Age: 28
Currently: Channeling David Hyde Pierce, Jonathan Groff, John Travolta and more in the long-running satirical revue Forbidden Broadway: The Roast of Utopia.
Hometown: McDonough, Georgia, "30 minutes south of Atlanta."
Thriller! Like many a musical performer, Bradshaw got his start in church, singing behind his Baptist minister dad. "I learned to read music from the four parts in the hymnal," the cheerful, fast-talking actor says. At age 11, he made his community theater debut in the chorus of The Music Man alongside his mom who played Eulalie, and "got the buzz," as he puts it. "We did all the great Rodgers & Hammerstein shows and Oliver! and The Fantasticks, and I got a lot of good roles." His not-so-secret obsession as a teen: Michael Jackson. "Say what you want about his personal life, but onstage, there's nobody better," Bradshaw asserts. "I had 154 Michael Jackson CDs and 112 LP albums and posters from floor to ceiling in my room. My mom said, 'He could be drinking or doing drugs. If this is it—he's a Michael Jackson fan—it could be worse!'"

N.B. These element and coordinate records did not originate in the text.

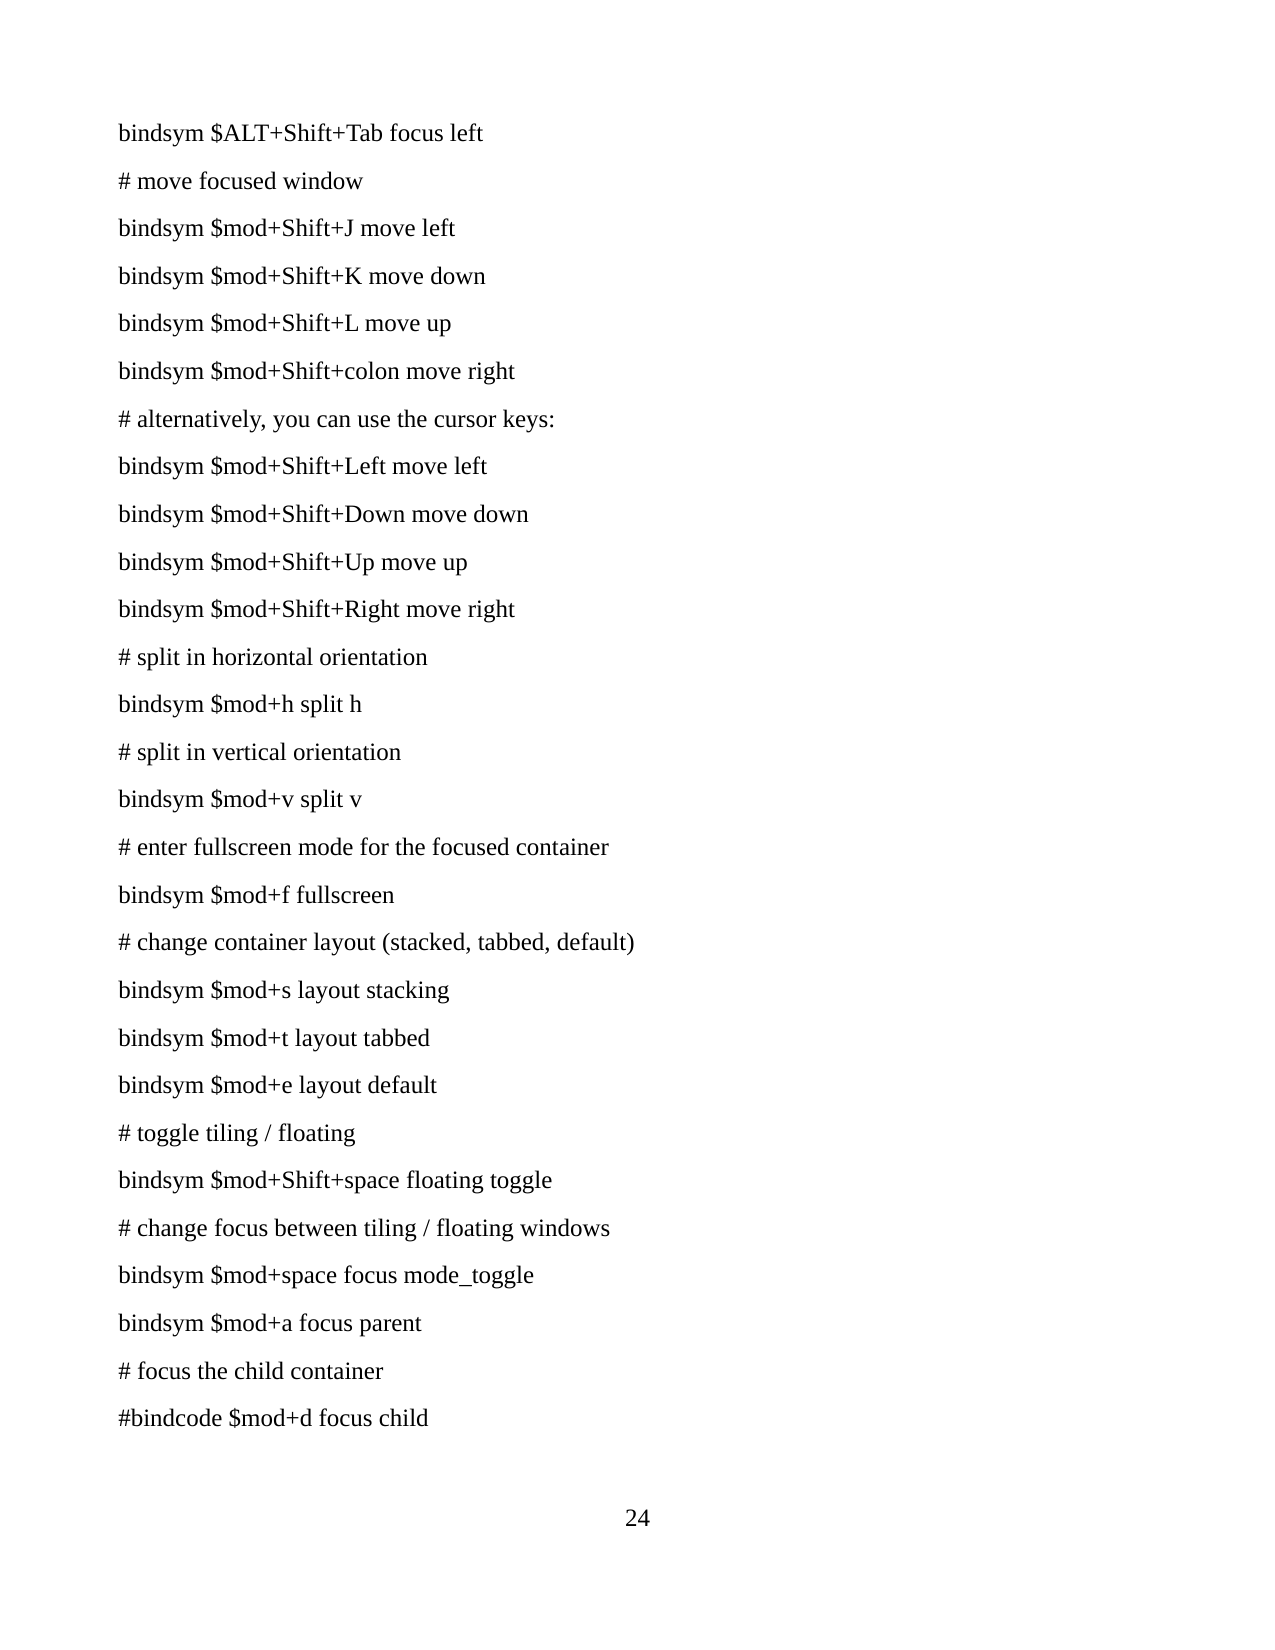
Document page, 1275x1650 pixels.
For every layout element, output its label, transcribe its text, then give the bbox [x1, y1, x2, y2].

text bindsym $ALT+Shift+Tab focus left [118, 118, 1157, 147]
text # split in vertical orientation [118, 737, 1157, 766]
text bindsym $mod+Shift+J move left [118, 213, 1157, 242]
text bindsym $mod+Shift+L move up [118, 308, 1157, 337]
text # enter fullscreen mode for the focused container [118, 832, 1157, 861]
text # split in horizontal orientation [118, 642, 1157, 671]
text bindsym $mod+Shift+K move down [118, 261, 1157, 290]
text bindsym $mod+h split h [118, 689, 1157, 718]
text bindsym $mod+a focus parent [118, 1308, 1157, 1337]
text bindsym $mod+e layout default [118, 1070, 1157, 1099]
text #bindcode $mod+d focus child [118, 1403, 1157, 1432]
text bindsym $mod+t layout tabbed [118, 1023, 1157, 1051]
text # move focused window [118, 166, 1157, 194]
text bindsym $mod+s layout stacking [118, 975, 1157, 1004]
text bindsym $mod+Shift+Up move up [118, 547, 1157, 575]
text bindsym $mod+Shift+Right move right [118, 594, 1157, 623]
text bindsym $mod+Shift+space floating toggle [118, 1165, 1157, 1194]
text bindsym $mod+v split v [118, 784, 1157, 813]
text bindsym $mod+Shift+colon move right [118, 356, 1157, 385]
text bindsym $mod+Shift+Left move left [118, 451, 1157, 480]
text # change focus between tiling / floating windows [118, 1213, 1157, 1242]
text bindsym $mod+f fullscreen [118, 880, 1157, 908]
text # change container layout (stacked, tabbed, default) [118, 927, 1157, 956]
text # toggle tiling / floating [118, 1118, 1157, 1147]
text # focus the child container [118, 1356, 1157, 1384]
text bindsym $mod+space focus mode_toggle [118, 1261, 1157, 1289]
text # alternatively, you can use the cursor keys: [118, 404, 1157, 432]
text bindsym $mod+Shift+Down move down [118, 499, 1157, 528]
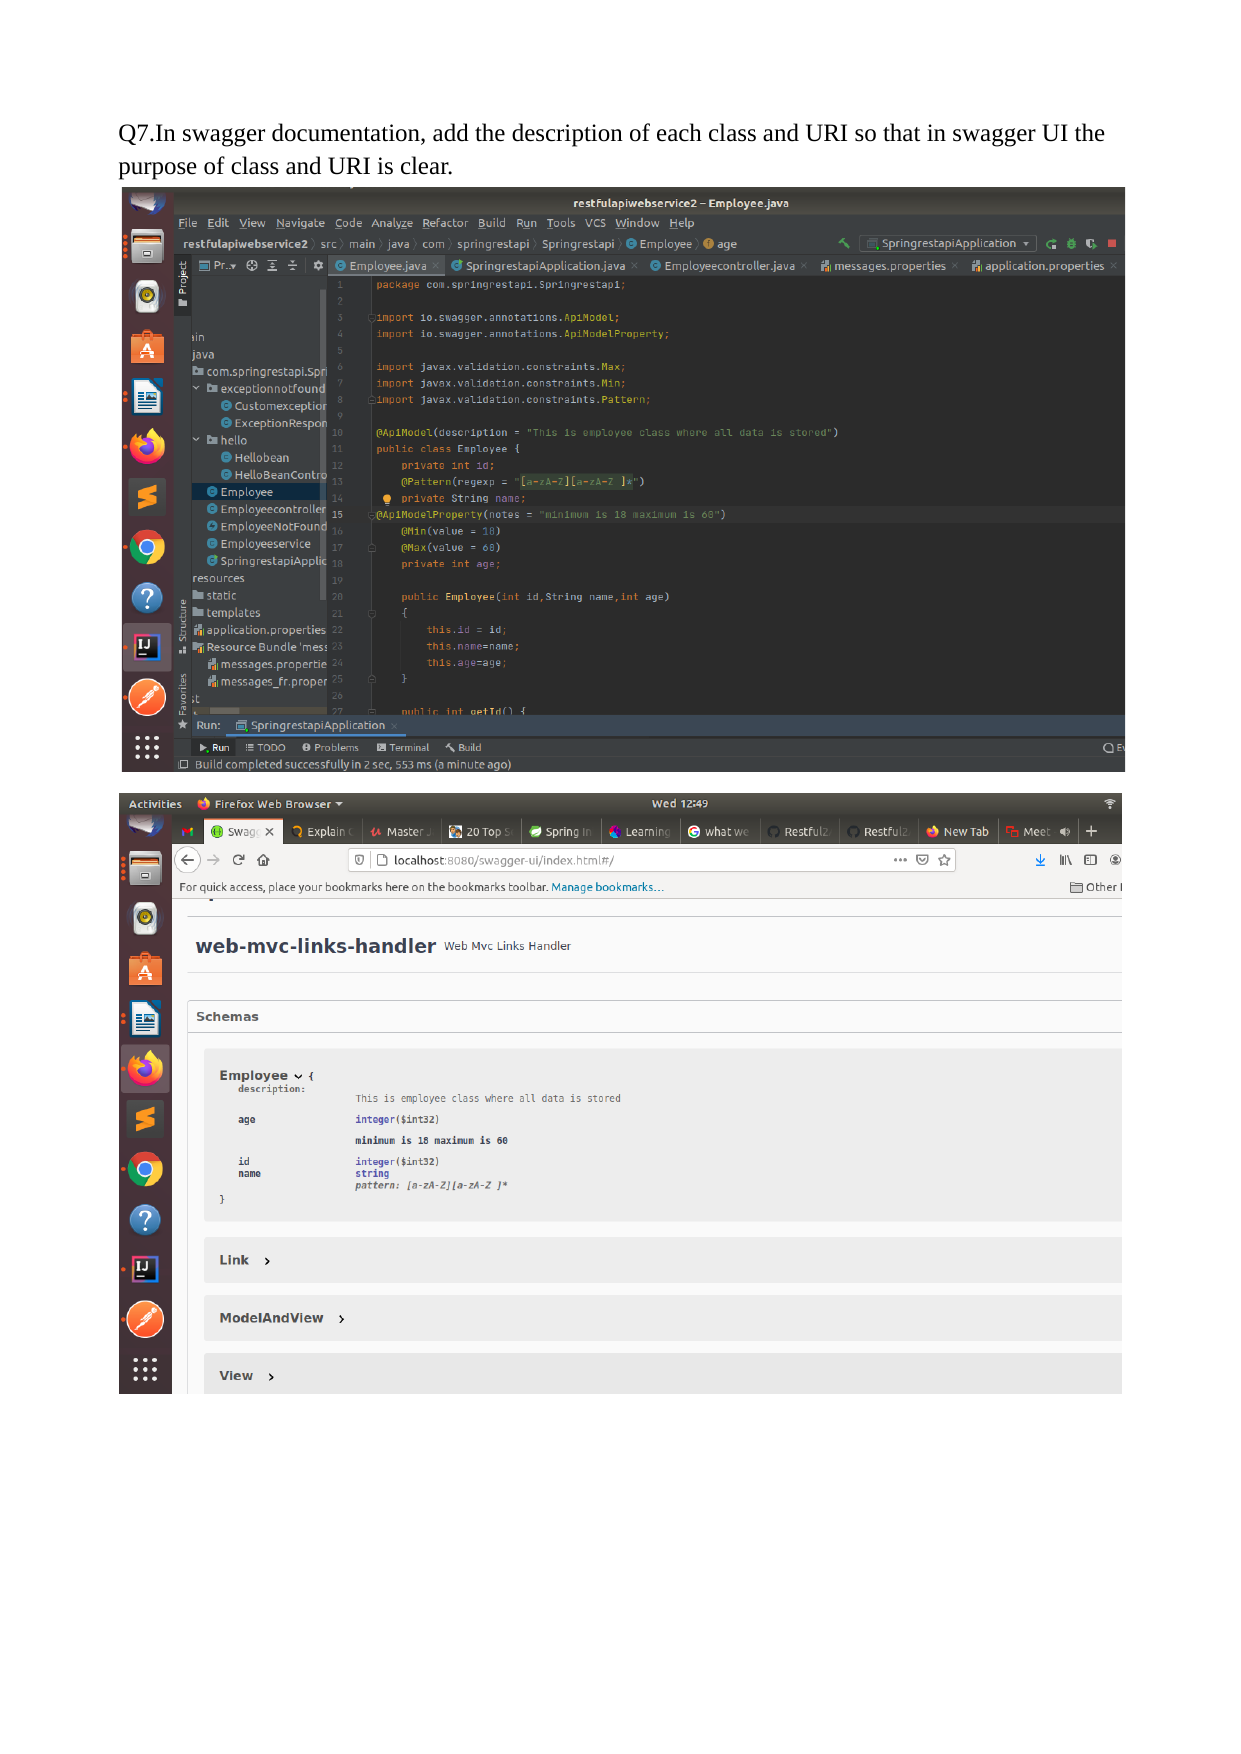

Hearing Voices: After earning a B.F.A. from Shorter College in Rome, GA, Bradshaw booked a gig on Disney Cruise Lines and built his resume at regional theaters favorite role: Jamie in Jason Robert Brown's The Last Five Years before moving to New York. By the time he landed an audition for Forbidden Broadway two years ago, he'd seen Gerard Alessandrini's long-running revue seven times and owned every recorded version of the show. "I knew a lot of the skits going in, and I had notecards of 15 or 20 voices I thought I could do, from Gwen Verdon to Anthony Rapp to Mandy Patinkin," he says. "I kept doing people a cappella, and they felt I had an ear for it."
Star Sightings: Bradshaw's amusing personal website includes snapshots of him with stars ranging from his hero Patinkin to Bernadette Peters who quipped "Aren't you talented!", Norbert Leo Butz, Audra McDonald and the god of Forbidden Broadway himself, Stephen Sondheim. All reacted well to the show, he reports, even Raul Esparza, whose onstage counterpart gets a huge Tony statue snatched from his grasp in a rather vicious Company parody, "Being Intense." "He was such a good sport," Bradshaw says of Esparza. "I said, 'Thank you for coming; we were so nervous.' And he said, 'I was prepared. Steve [Sondheim] told me, 'They have fangs, but they love you.' I thought it would be worse than it was.'"
Broadway Dreams: Though he's seen every show and spoofs up to 17 of them every night at the 47th Street Theatre, Bradshaw has yet to make his Broadway debut—and he's itching to. "I'd love to do Avenue Q or Jersey Boys," he says. "I would love to be Corny Collins in Hairspray. I've auditioned for Spamalot a couple of times. You've just got to keep plugging." One problem: Bradshaw feels he looks a bit older than his actual age. "A lot of my friends can play high school, but I can't," he explains. "People say, 'Are you 31?' And I say, 'Nooo, I'm 28!' But I look at my heroes—Brian d'Arcy James, Norbert Leo Butz, Marc Kudisch—and they hit their stride in their 30s. That inspires me."
Cute Couple: Bradshaw met his girlfriend of four years, Wicked ensemble member Lindsay Northen, when they co-starred in Return to the Forbidden Planet in Charlottesville, VA. "Our first kiss was a stage kiss in rehearsal," he says sweetly, adding, "This is a big week for us: Lindsay is going on as Glinda in Wicked for the first time while Kendra Kassebaum is on vacation, and her parents are bringing us a King Charles Cavalier Spaniel puppy. Four years together, and we're getting a child." But what about a wedding? "That's definitely a possibility, but an off-Broadway salary is not the most secure thing in the world," he says. "We're best friends. We do everything together, and we're so lucky to be working in New York right now. Neither of us is going anywhere."